There were many times before her intervention and a few after, were people walked on by and didn’t choose to help, not that I wanted them to stop back then, but my family desperately wanted people to stop me. They desperately wanted me to live, to see that life was worth living and fighting for, to see that I wasn’t the burden that I felt I was to them. Many times it was the police who came to mine and my family’s rescue, they would find me and intervene and help me on the journey back towards life.

Looking back I can see that so many people did walk by, turned the other cheek and decided it wasn’t their problem so they wouldn’t get involved. I know how I would react to those situations today I certainly wouldn’t walk by, I’d help in any way I could no matter what the risk, for I would see the person as someones wife, mother, husband, father, son or daughter with a life worth fighting for, a life that is worth going that one extra step.
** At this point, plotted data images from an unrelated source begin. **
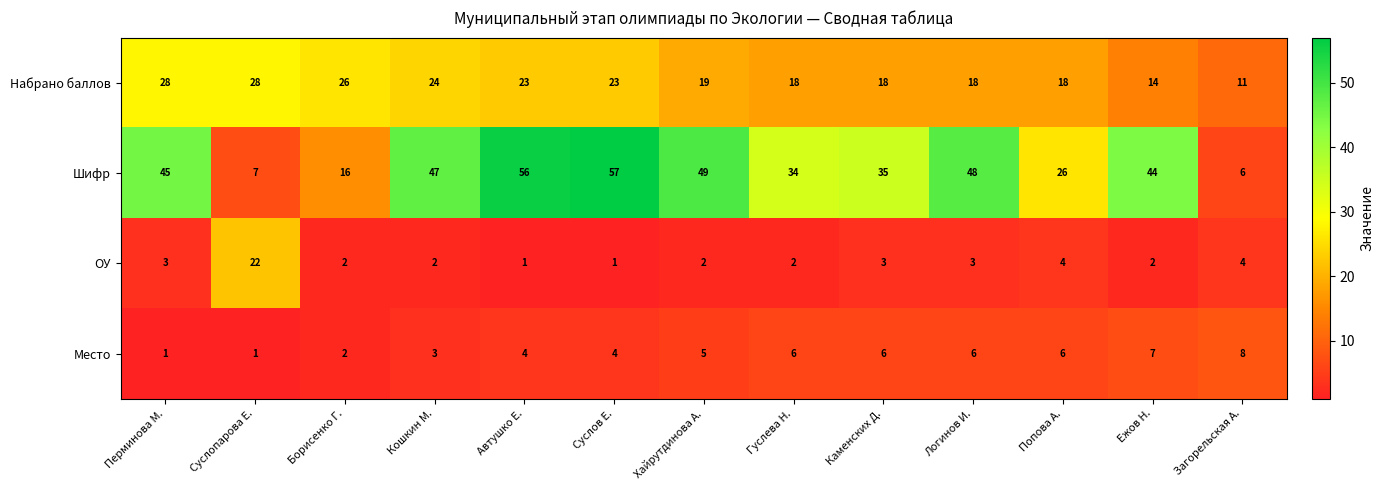

Is it true that Место equals 6 at Автушко Е.?

False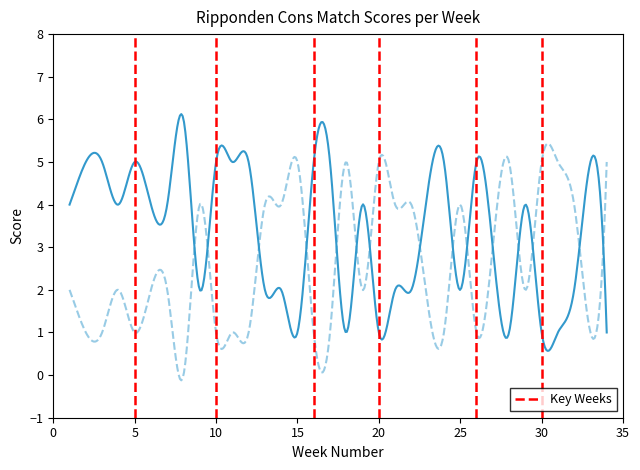

What is the greatest value displayed?

6.1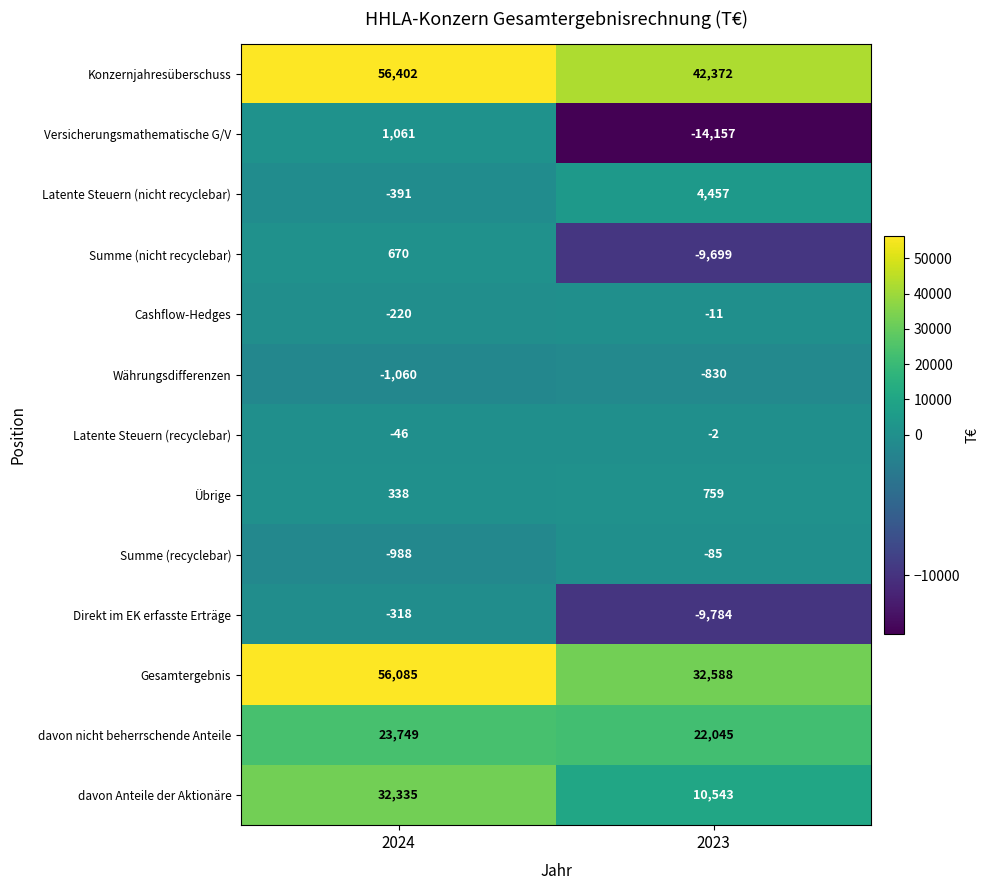

Which series has the largest total across all categories?

Konzernjahresüberschuss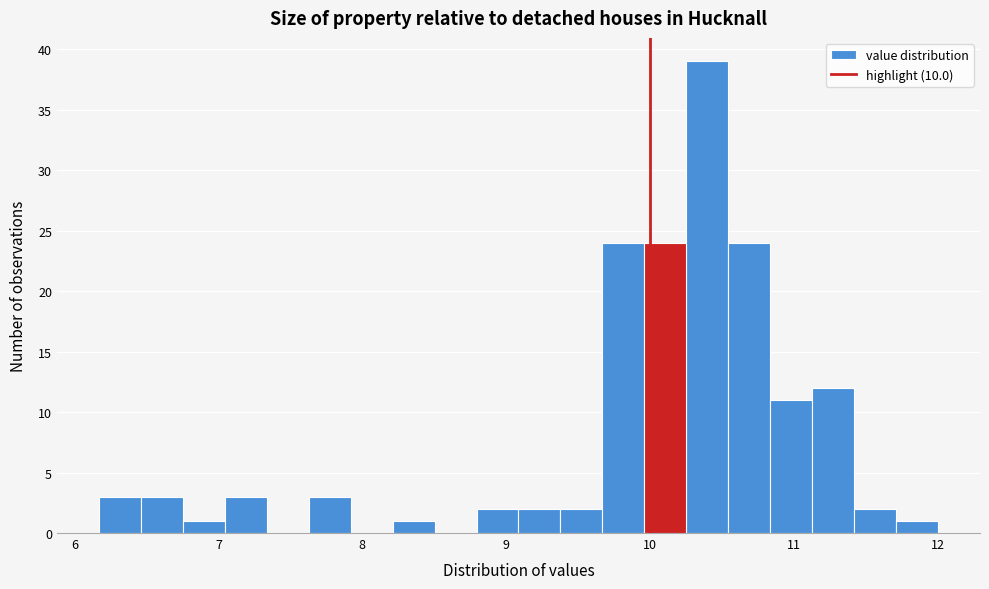

Around what value on the x-axis is the tallest bar? Give the approximate position of its centre, as read against the axis.

10.4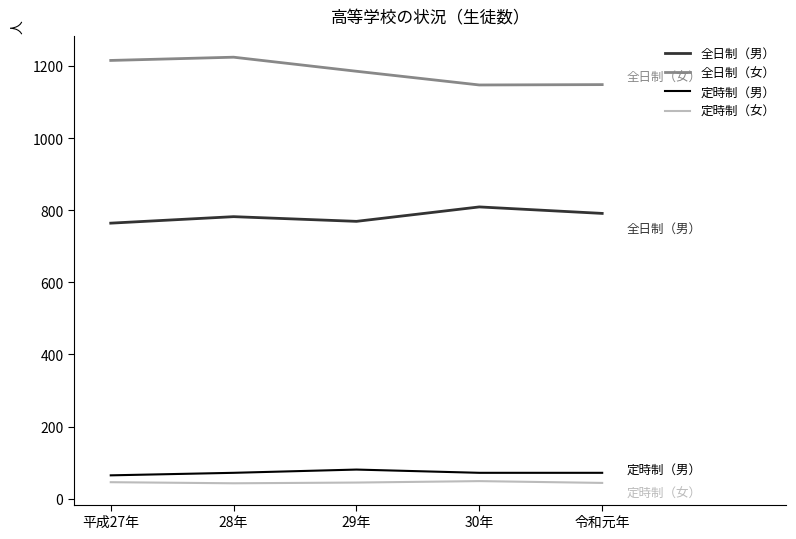

Is the value of 定時制（男） at 平成27年 greater than the value of 定時制（女） at 令和元年?

Yes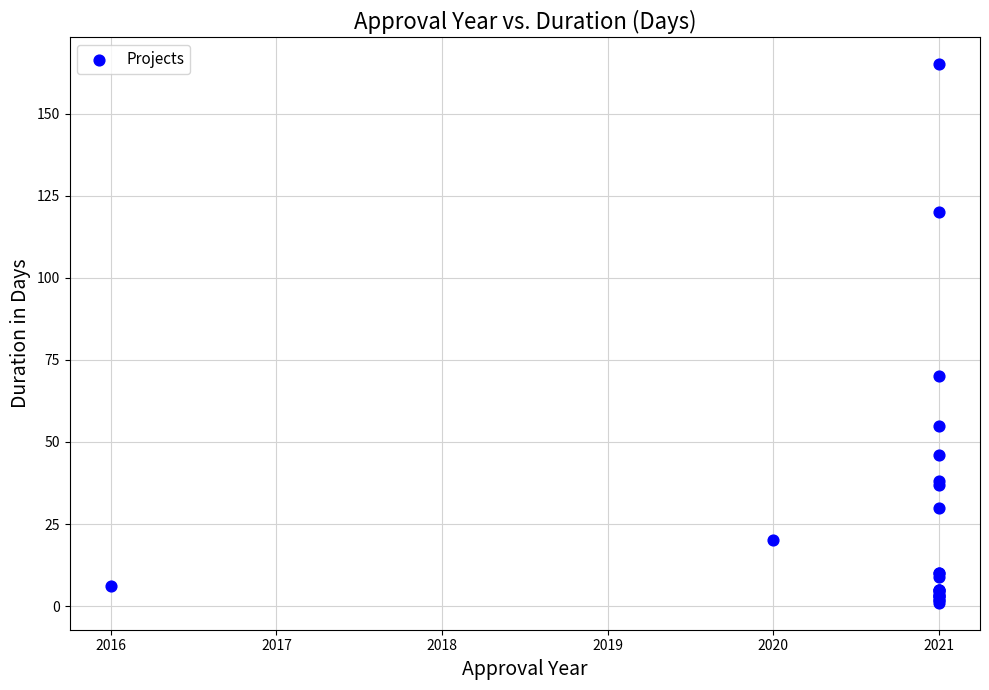

What Y value in the scatter plot is closest to 83?

70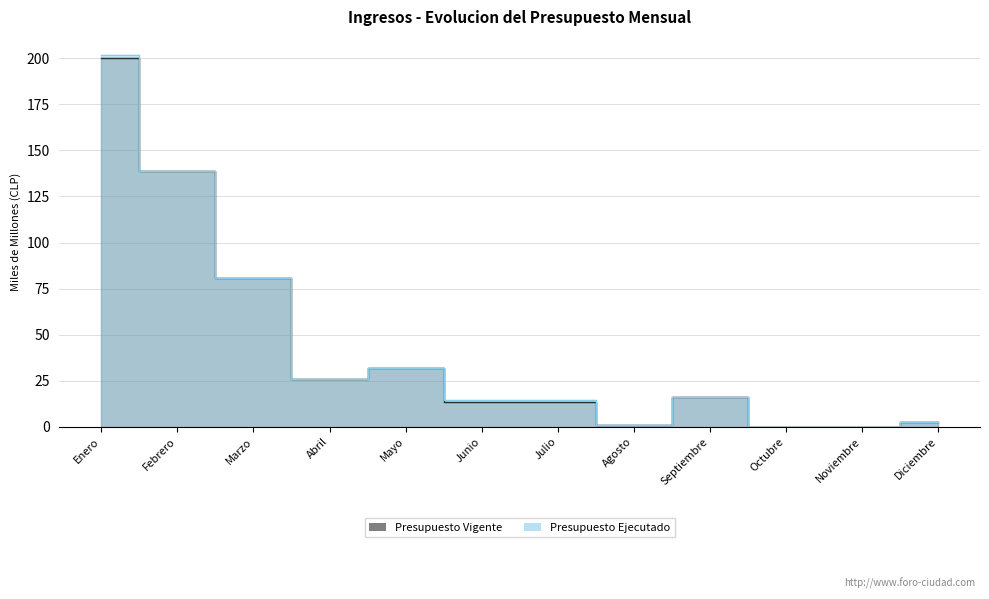

What is the total value across all series at Agosto?

2.5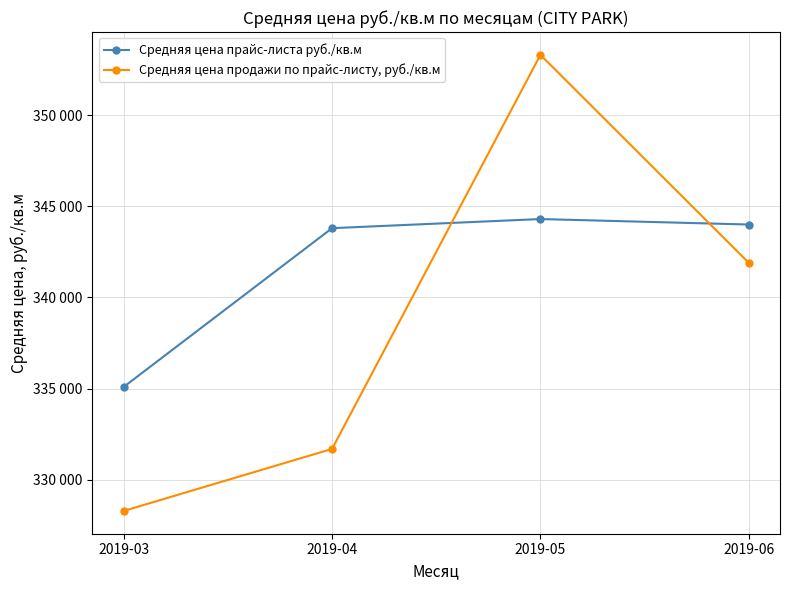

At which label does Средняя цена продажи по прайс-листу, руб./кв.м reach its peak?

2019-05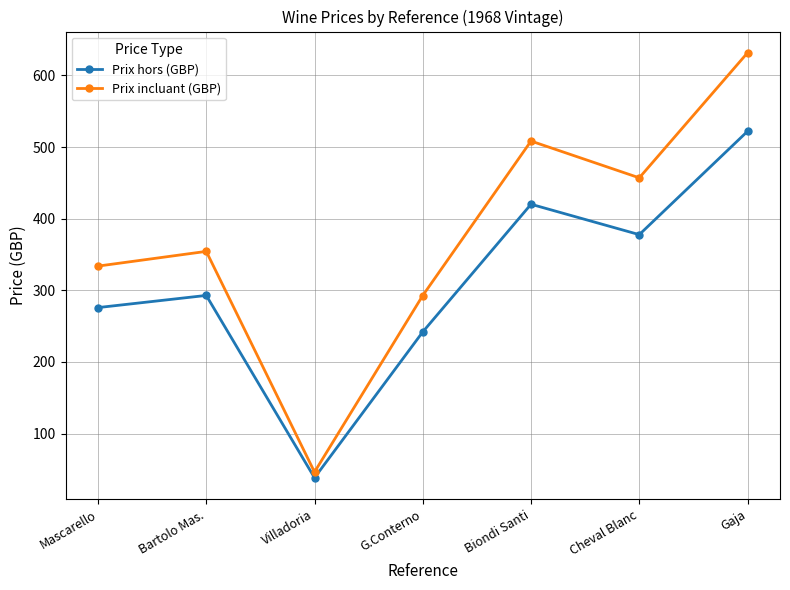

The value of Prix hors (GBP) at Bartolo Mas. is 485.5. True or false?

False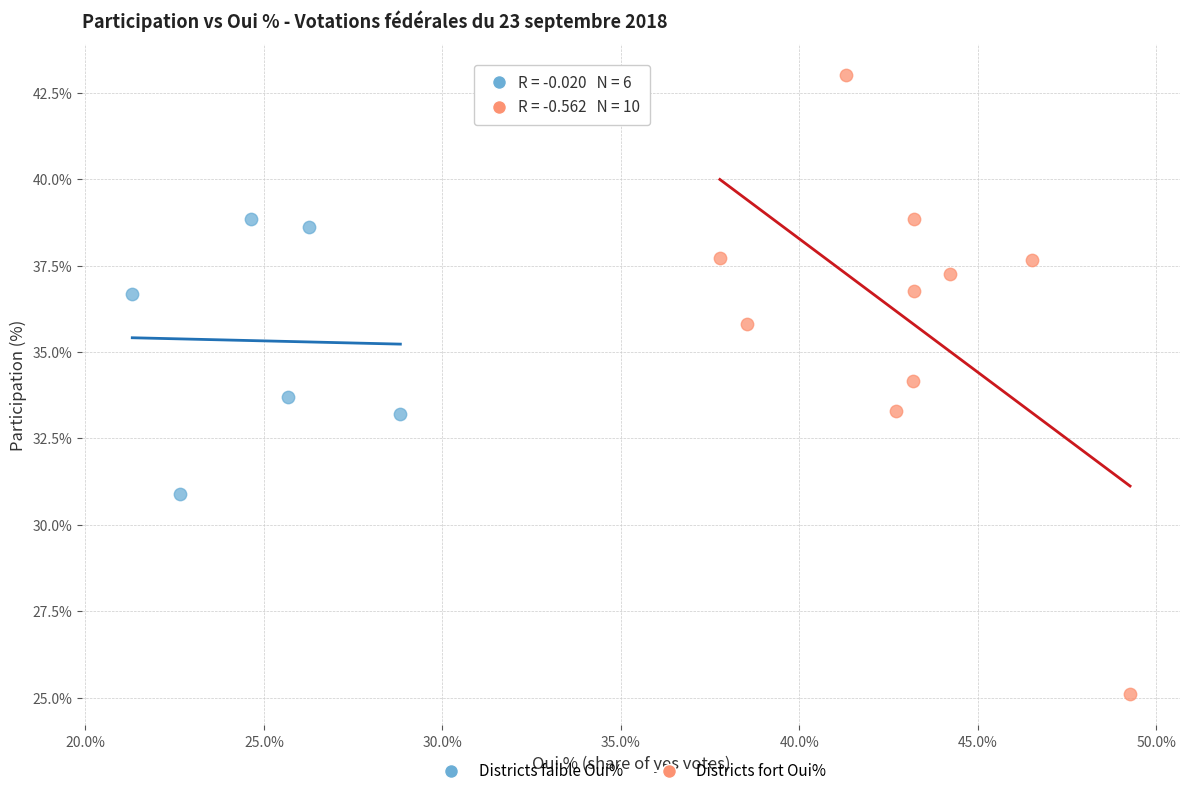

Which series has the widest spread of Y values?

Districts fort Oui%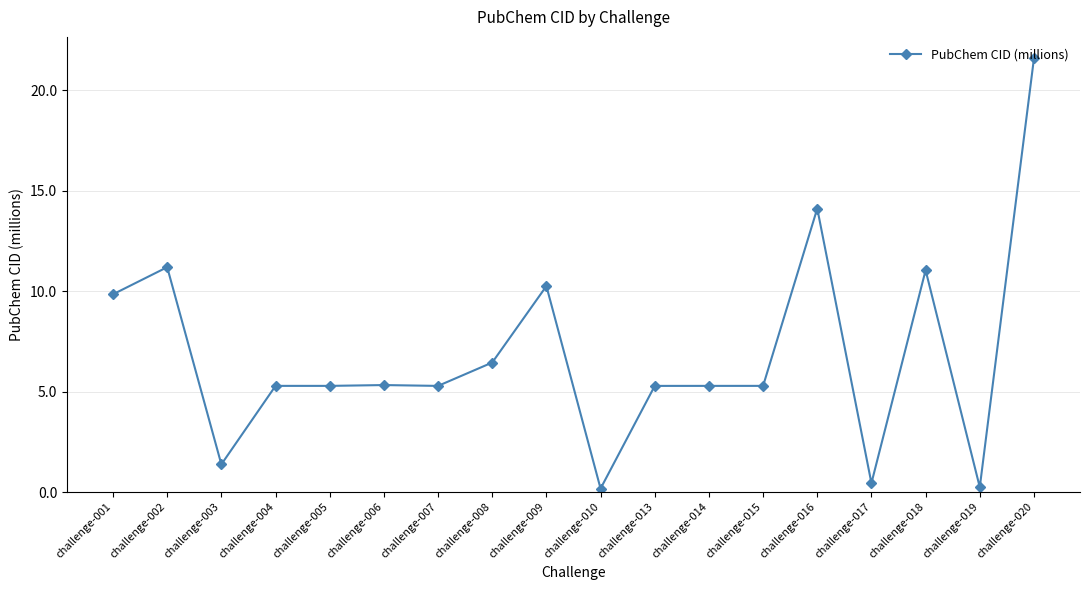

What is the change in value from challenge-006 to challenge-017?

-4.9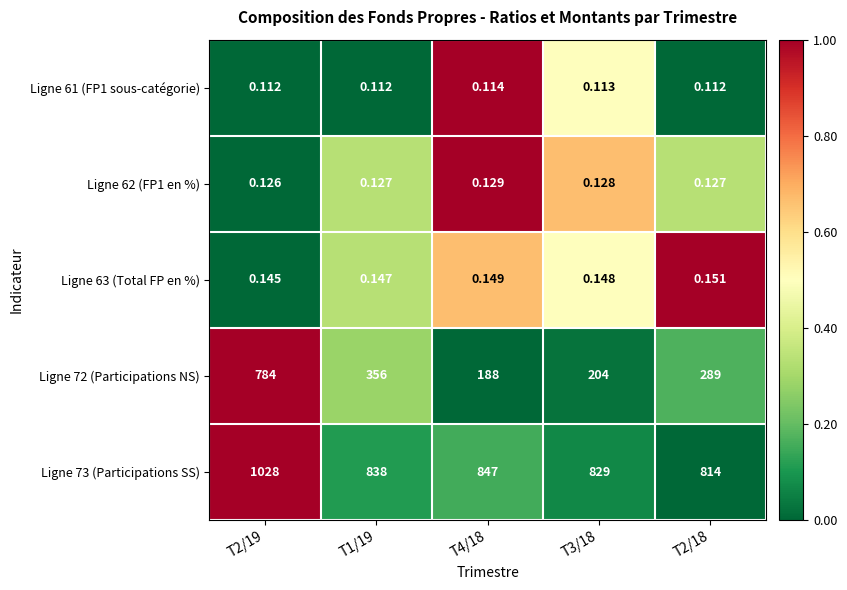

Is the value of Ligne 73 (Participations SS) at T4/18 greater than the value of Ligne 62 (FP1 en %) at T2/19?

Yes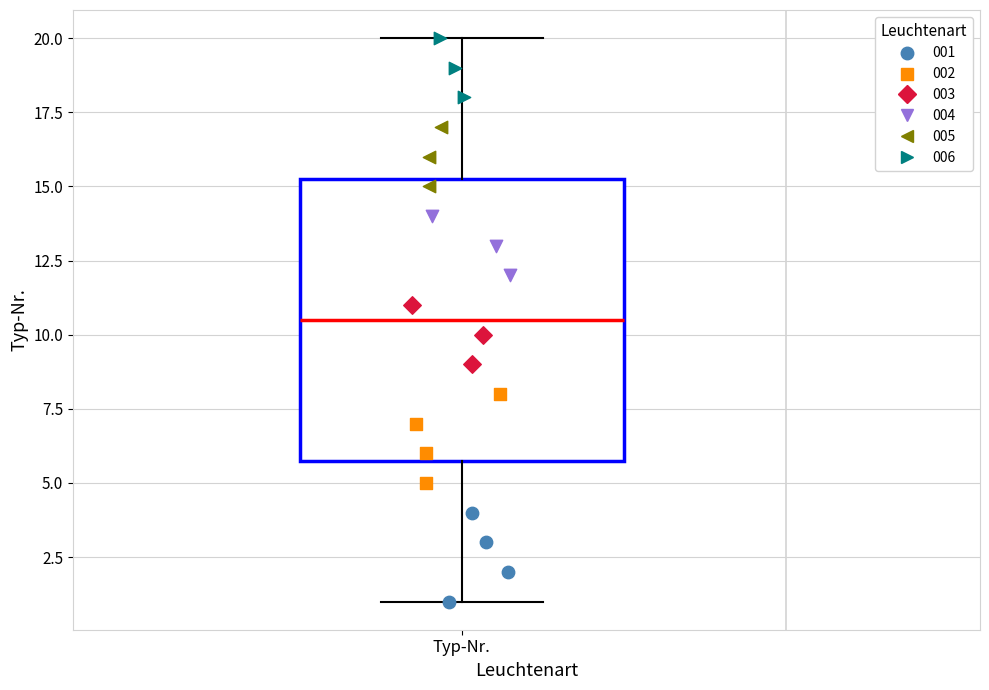

Read this box plot against the y-axis: the position of the median line, the range covered by the box, and the ends of both whiskers. The values are not printed on the chart, so give them approximately, as read against the axis.

median 10.5, box 6.0 to 15.5, whiskers 1.0 to 20.0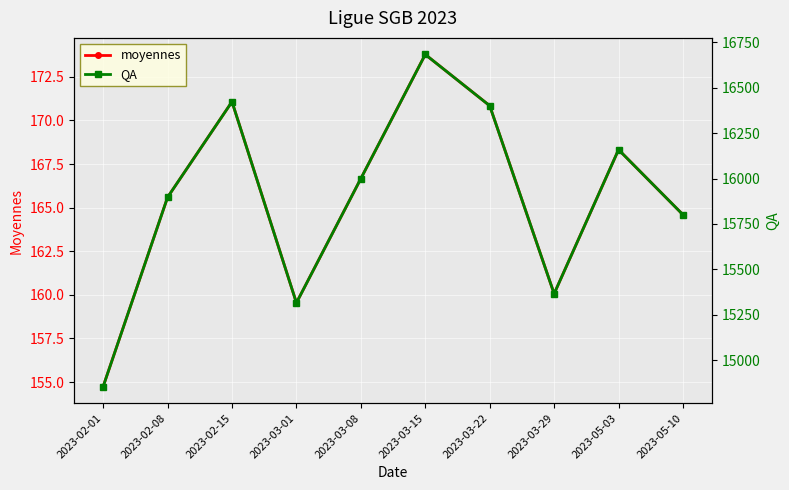

How many data points in moyennes are less than 166?

5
You see without those people who did help, did show concern, genuine concern, I would not be writing this blog, I wouldn’t have seen the sun rise this morning or hear the singing of birds, nor would I have seen my children graduate or celebrate their 18th or 21st birthdays. I wouldn’t have got to enjoy the many happy times I have been blessed to share with my family since those dark days. I owe all of those people who did help and/or intervene so much, that words seem simply inadequate, I know I will always be grateful for their efforts and their help and I hope they realise just how much their willingness to step in and help, means to me and my family.

I now know that suicide is not the panacea those in distress think it is, it doesn’t solve anything in fact it just robs you of a future and the right to happiness.

Please if you see someone who is clearly distressed, clearly needs help or you even think might need help, don’t you owe it to them and to yourself to stop and ask, a few simple words are all it takes and you could save someones life, If you don’t feel comfortable approaching the person at least get help from someone who can. Your actions are critical and tomorrow it might be someone who you love who needs that kind of help, every victim of suicide is someones relative and the impact of suicide is vast.

Don’t assume someone else will stop, because I know from my own experience that If that young woman had walked on past that June day its highly unlikely anyone else would have stopped?